Hi we are installing a new NVIDIA A30 in our HP Proliant 585 G7.
We can install the NVIDIA-Linux-x86_64-470.82.01.run drivers
but when we try to run the nvidia-smu we get this error message:
No devices were found
From dmesg | grep NVRM we get:
[ 9.537026] NVRM: loading NVIDIA UNIX x86_64 Kernel Module 470.82.01 Wed Oct 27 21:21:55 UTC 2021
[ 462.145888] NVRM: This PCI I/O region assigned to your NVIDIA device is invalid:
NVRM: BAR1 is 0M @ 0x0 (PCI:0000:41:00.0)
[ 462.146044] NVRM: The NVIDIA probe routine failed for 1 device(s).
[ 462.146048] NVRM: None of the NVIDIA devices were initialized.
[ 1624.354351] NVRM: loading NVIDIA UNIX x86_64 Kernel Module 470.82.01 Wed Oct 27 21:21:55 UTC 2021
[ 1674.449971] NVRM: loading NVIDIA UNIX x86_64 Kernel Module 470.82.01 Wed Oct 27 21:21:55 UTC 2021
[ 2199.542247] NVRM: GPU 0000:41:00.0: RmInitAdapter failed! (0x24:0xffff:1220)

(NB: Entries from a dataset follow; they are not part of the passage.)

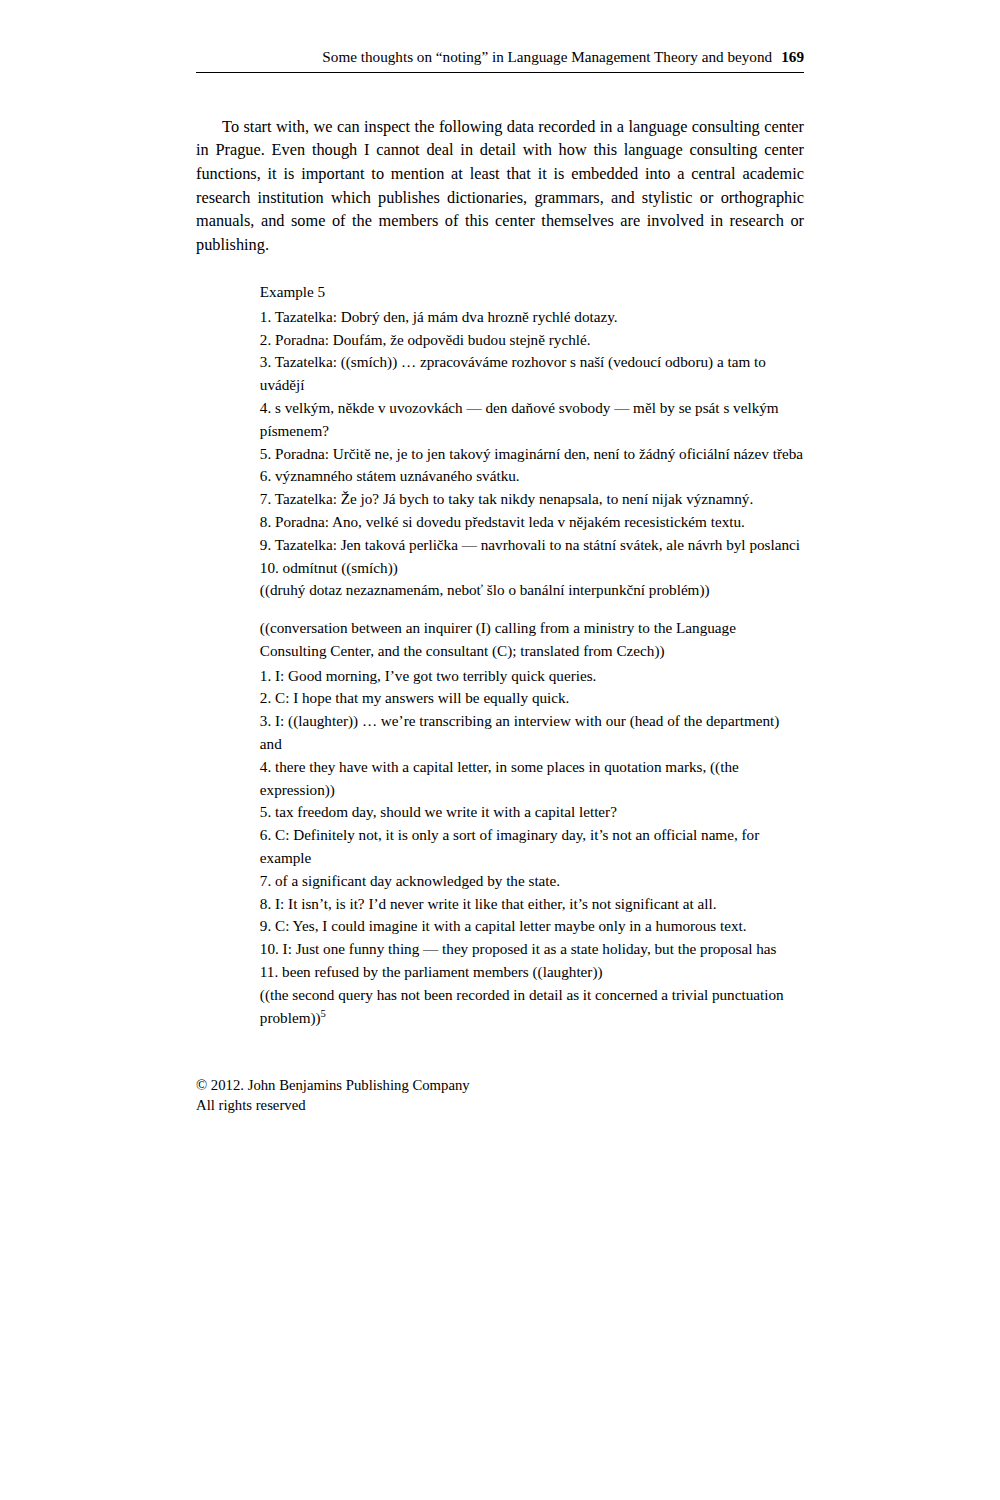Some thoughts on “noting” in Language Management Theory and beyond 169
To start with, we can inspect the following data recorded in a language consulting center in Prague. Even though I cannot deal in detail with how this language consulting center functions, it is important to mention at least that it is embedded into a central academic research institution which publishes dictionaries, grammars, and stylistic or orthographic manuals, and some of the members of this center themselves are involved in research or publishing.
Example 5
1. Tazatelka: Dobrý den, já mám dva hrozně rychlé dotazy.
2. Poradna: Doufám, že odpovědi budou stejně rychlé.
3. Tazatelka: ((smích)) … zpracováváme rozhovor s naší (vedoucí odboru) a tam to uvádějí
4. s velkým, někde v uvozovkách — den daňové svobody — měl by se psát s velkým písmenem?
5. Poradna: Určitě ne, je to jen takový imaginární den, není to žádný oficiální název třeba
6. významného státem uznávaného svátku.
7. Tazatelka: Že jo? Já bych to taky tak nikdy nenapsala, to není nijak významný.
8. Poradna: Ano, velké si dovedu představit leda v nějakém recesistickém textu.
9. Tazatelka: Jen taková perlička — navrhovali to na státní svátek, ale návrh byl poslanci
10. odmítnut ((smích))
((druhý dotaz nezaznamenám, neboť šlo o banální interpunkční problém))
((conversation between an inquirer (I) calling from a ministry to the Language Consulting Center, and the consultant (C); translated from Czech))
1. I: Good morning, I’ve got two terribly quick queries.
2. C: I hope that my answers will be equally quick.
3. I: ((laughter)) … we’re transcribing an interview with our (head of the department) and
4. there they have with a capital letter, in some places in quotation marks, ((the expression))
5. tax freedom day, should we write it with a capital letter?
6. C: Definitely not, it is only a sort of imaginary day, it’s not an official name, for example
7. of a significant day acknowledged by the state.
8. I: It isn’t, is it? I’d never write it like that either, it’s not significant at all.
9. C: Yes, I could imagine it with a capital letter maybe only in a humorous text.
10. I: Just one funny thing — they proposed it as a state holiday, but the proposal has
11. been refused by the parliament members ((laughter))
((the second query has not been recorded in detail as it concerned a trivial punctuation problem))5
© 2012. John Benjamins Publishing Company
All rights reserved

[ 2199.542617] NVRM: GPU 0000:41:00.0: rm_init_adapter failed, device minor number 0
[ 2200.187143] NVRM: GPU 0000:41:00.0: RmInitAdapter failed! (0x24:0xffff:1220)

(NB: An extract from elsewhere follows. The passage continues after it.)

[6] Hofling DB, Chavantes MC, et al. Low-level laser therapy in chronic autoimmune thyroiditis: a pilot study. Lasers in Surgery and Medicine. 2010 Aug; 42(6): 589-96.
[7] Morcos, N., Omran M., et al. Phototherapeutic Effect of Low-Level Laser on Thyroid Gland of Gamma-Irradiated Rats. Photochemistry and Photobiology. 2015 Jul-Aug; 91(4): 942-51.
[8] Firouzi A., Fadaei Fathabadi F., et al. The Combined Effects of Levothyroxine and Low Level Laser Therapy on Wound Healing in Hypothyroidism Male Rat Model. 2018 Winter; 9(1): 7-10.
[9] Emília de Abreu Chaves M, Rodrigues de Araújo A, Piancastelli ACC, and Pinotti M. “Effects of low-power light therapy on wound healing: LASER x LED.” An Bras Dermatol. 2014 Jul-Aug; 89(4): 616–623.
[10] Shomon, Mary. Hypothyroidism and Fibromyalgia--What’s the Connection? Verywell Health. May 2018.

[ 2200.187410] NVRM: GPU 0000:41:00.0: rm_init_adapter failed, device minor number 0
and from /proc/driver/nvidia/gpus/0000:41:00.0 we get
Model: NVIDIA A30
GPU UUID: GPU-9dd77b2e-aa4e-b963-efbd-17c864b60f6d
Video BIOS: ??.??.??.??.??
Bus Type: PCIe
DMA Size: 47 bits
DMA Mask: 0x7fffffffffff
Bus Location: 0000:41:00.0
Device Minor: 0
GPU Excluded: No
The nouveau driver is off
Any ideas how to solve this problem ?
Please make sure that “above 4G decoding” or “large/64bit BARs” is enabled, CSM is disabled in bios and the system is booting using EFI.
If that doesn’t help, please set kernel parameter
Hi in our bios we don’t have“above 4G decoding” or “large/64bit BARs options
about pci=realloc we added this line in /etc/default/grub and after we updated the
grub with the command grub2-mkconfig -o /boot/grub2/grub.cfg
In particular with pci=realloc and pci=realloc=on it is n’t possible to install the NVDIA drivers… with pci=realloc=off we are able to reinstall NVDIA driver but nothing change we go back to the starting point nvidia-smi => no devices were found
We tried also to follow step by step this guide Install Nvidia Drivers on RHEL | Kinetica Docs
but no changes always the same error
Do you have any other idea ?
IIRC, the bios setting is a bit hidden on HPE servers, in “service options”
Please run nvidia-bug-report.sh as root and attach the resulting nvidia-bug-report.log.gz file to your post.
nvidia-bug-report.log.gz (126.6 KB)
Hi in attachment our nvidia bug report
Now this is some really old machine and the bad news is, IIRC, this won’t work due to the fact that this is an old non-UEFI multi-socket AMD machine and the Linux kernel has disabled 64bit resources for those due to instability. 64bit resources are needed to get the A30 to work.